Many popular perceptions about real estate are based on myths and half-truths, rather than facts. Aspiring first-time home buyers receive a lot of unsolicited advice, often from those lacking in real estate expertise. Let’s cut through the hype and look at five house-hunting myths to ignore on your quest to find the right home for your needs.
Myth No. 1: Spring’s the best time to buy a home
While it is true that spring is peak real estate season in Canada, that doesn’t make it the “best time to buy” for every first-time home buyer.
True, the spring market features the most selection, and timing-wise, a home purchased in spring allows for a summer move, when weather is mild and before the new school year begins. But for those who don’t mind waiting, there are definite benefits to winter house hunting.
House hunting in winter may offer less selection, but there’s also less competition from other buyers. Also, sellers tend to be highly motivated this time of year (think about it: why would someone sell in December, the slowest real estate month of the year, rather than May, the busiest?).
Myth No. 2: You can save money by not hiring a real estate agent
Your real estate professional can help you narrow down neighbourhoods, filter through comparables, navigate bidding wars and get you the best deal possible on your first home – saving you stress and money. From house hunting to closing, having a reliable pro by your side streamlines the process of buying your first home.
Myth No. 3: Look uninterested in the home you want
This strategy is one that can backfire quickly. While experts say you should never fall in love with a property until it’s actually yours, you shouldn’t go toward the opposite extreme with nitpicking criticisms or unjustifiably low-ball offers. While it’s fair to identify legitimate issues, such as a broken eaves trough or basement mold, critiquing the powder room paint colour is more likely to antagonize a seller than to bring them to the bargaining table.
Myth No. 4: – You can make a killing predicting the real estate market.
It is a matter of perennial debate whether hot markets will continue to sizzle or “the bubble will pop.”Experts consider Canada’s real estate market to be a balanced one overall and are not predicting any major disruptions.
The Canadian Real Estate Association (CREA) predicts that new mortgage qualification criteria, rising interest rates, and the foreign buyers’ tax in Vancouver and Toronto will cool the Canadian real estate market. But don’t expect any earth-shaking disruptions.

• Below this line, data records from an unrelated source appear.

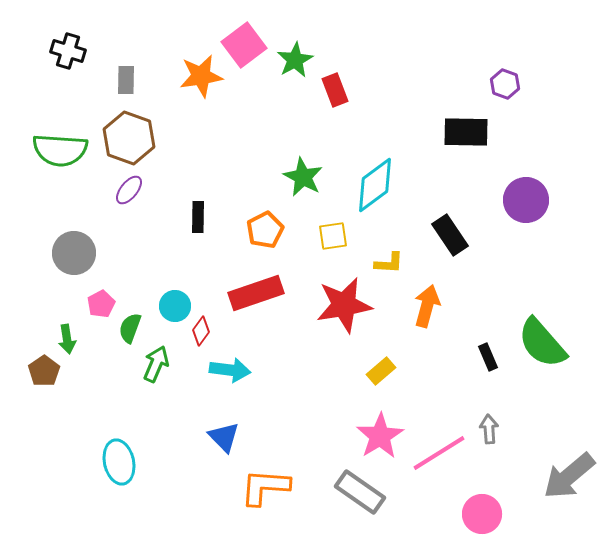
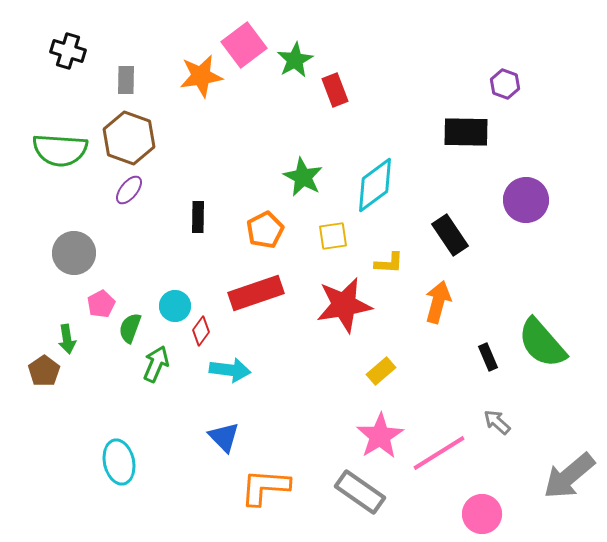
orange arrow at (427, 306): moved 11 px right, 4 px up
gray arrow at (489, 429): moved 8 px right, 7 px up; rotated 44 degrees counterclockwise
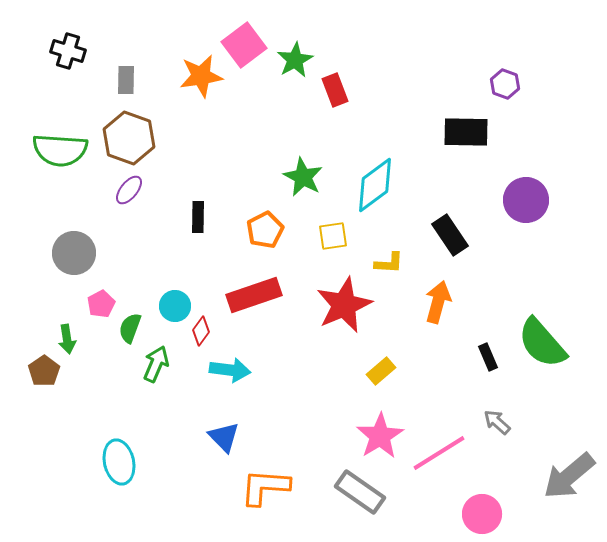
red rectangle at (256, 293): moved 2 px left, 2 px down
red star at (344, 305): rotated 14 degrees counterclockwise
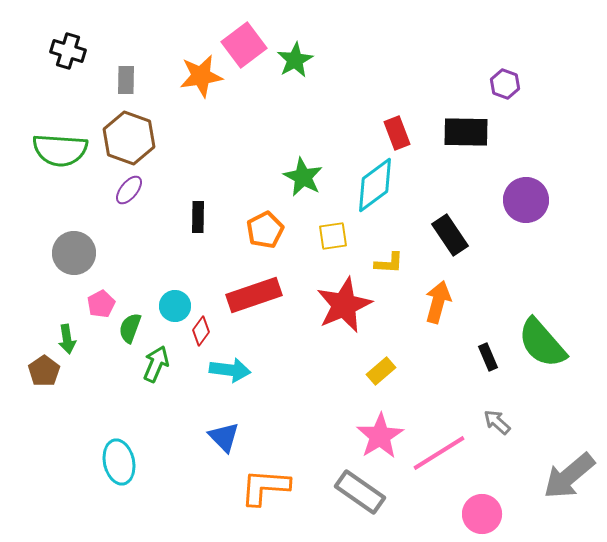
red rectangle at (335, 90): moved 62 px right, 43 px down
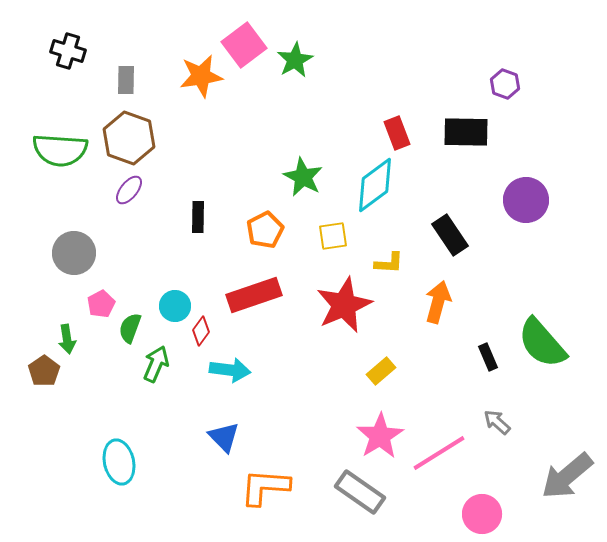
gray arrow at (569, 476): moved 2 px left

Ultimately, the best time to buy a home is when you’re financially ready to buy a home and it is more preferable to you than renting. Timing it to financially speculative criteria is to risk disappointment.
Myth No. 5: A heartfelt letter explaining why you love a home will score you major savings
This final myth does have a grain of truth to it. Anecdotally, real estate professionals report that a heartfelt “offer letter” has the potential to sway sellers. It’s unlikely to win you a home for below asking price, but it can have an impact in a multiple-offer scenario, where sellers may favour a potential buyer for sentimental reasons, like wanting to pass on a well-loved family home to a young family, rather than investors – sometimes even if their offer isn’t the highest bid.